The young woman—this one a short woman in her twenties, with faintly African features—ignored the whistle and strode over to the two waiting “businessmen.”
“Mr. Ritchie?” she asked, looking at both of them.
“Me,” Dobrescu said.
“Pleased to meet you,” she said, shaking his hand, then gestured at the building. “There it is.”
This area had once been a small town, before it was absorbed by the burgeoning Imperial City megalopolis. The town, for historical reasons, had managed to maintain its “traditional” buildings, however. This specific building had predated even the ancient United States . . . which had predated the Empire by over a thousand years. The home of an early politician of the unified states, it had a pleasant view of the small river that ran through the town. It had been maintained, literally, for millennia.
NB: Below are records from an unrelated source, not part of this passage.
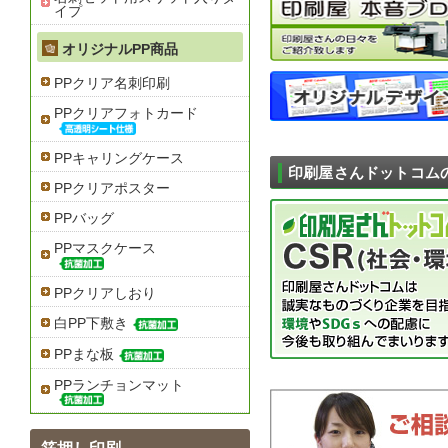
イプ
オリジナルPP商品
PPクリア名刺印刷
PPクリアフォトカード
PPキャリングケース
印刷屋さんドットコム
PPクリアポスター
PPバッグ
PPマスクケース
PPクリアしおり
白PP下敷き
PPまな板
PPランチョンマット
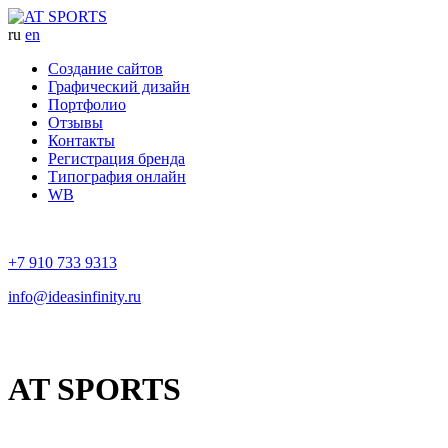
ru
en
Создание сайтов
Графический дизайн
Портфолио
Отзывы
Контакты
Регистрация бренда
Типография онлайн
WB
+7 910 733 9313
info@ideasinfinity.ru
AT SPORTS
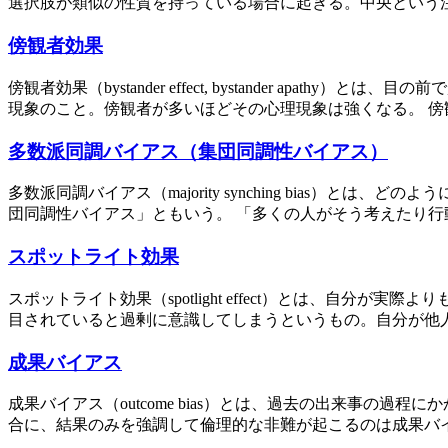
選択肢が類似の性質を持っている場合に起きる。中央という注
傍観者効果
傍観者効果（bystander effect, bystander 
現象のこと。傍観者が多いほどその心理現象は強くなる。 傍観
多数派同調バイアス（集団同調性バイアス）
多数派同調バイアス（majority synching bia
団同調性バイアス」ともいう。 「多くの人がそう考えたり行動
スポットライト効果
スポットライト効果（spotlight effect）とは、
目されていると過剰に意識してしまうというもの。自分が他人
成果バイアス
成果バイアス（outcome bias）とは、過去の出来事
合に、結果のみを強調して倫理的な非難が起こるのは成果バイ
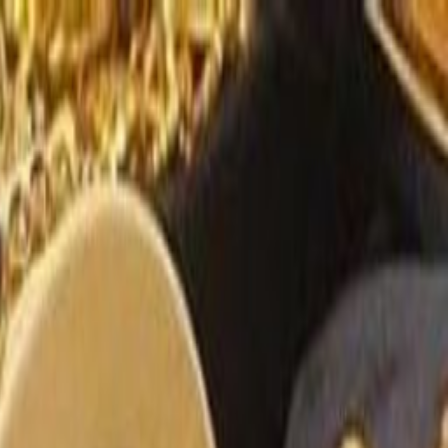
الرئيسية
الأخبار
من نحن
اتصل بنا
بحث
Toggle language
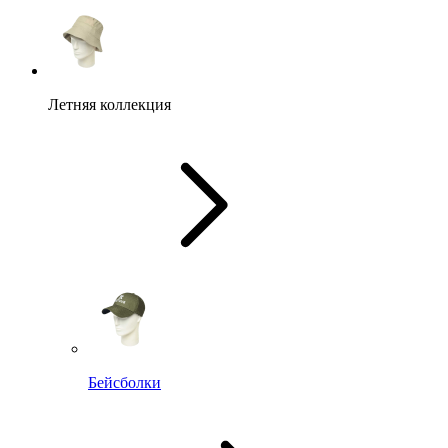
Летняя коллекция
Бейсболки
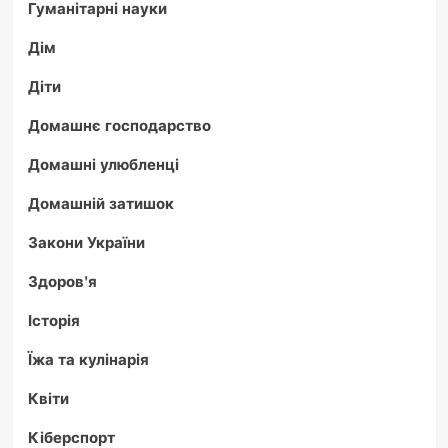
Гуманітарні науки
Дім
Діти
Домашнє господарство
Домашні улюбленці
Домашній затишок
Закони України
Здоров'я
Історія
Їжа та кулінарія
Квіти
Кіберспорт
Yet shifting trade, again, had finally ruined it. The plaster walls were cracked and peeling, the roof sunken in. Windows had been broken out. The massive oaks which had once shaded the beautiful house of an early president were long gone, victims of the narrow band of sunlight available in a town surrounded by skyscrapers. The small town was now a drug and crime haven.
There were, however, signs of improvement. The pressure of real estate values this near the center of Imperial City had sent the outriders of a “gentrification” wave washing gently through it. Many of the ancient buildings were cloaked in scaffolding, and there were coffee shops and small grocers scattered along the narrow streets. The quaint old houses of what had once been Fredericksburg, Virginia, had become a haven for the Bohemians who survived in the urban jungle.
And they were about to get a new restaurant.
Dobrescu poked through the building, avoiding holes in the wood floors and shaking his head at the plaster fallen from the ceiling.
“This is going to take one helluva lot of renovation,” he said, again shaking his head.
“I have some other buildings I can show you,” the real estate agent offered.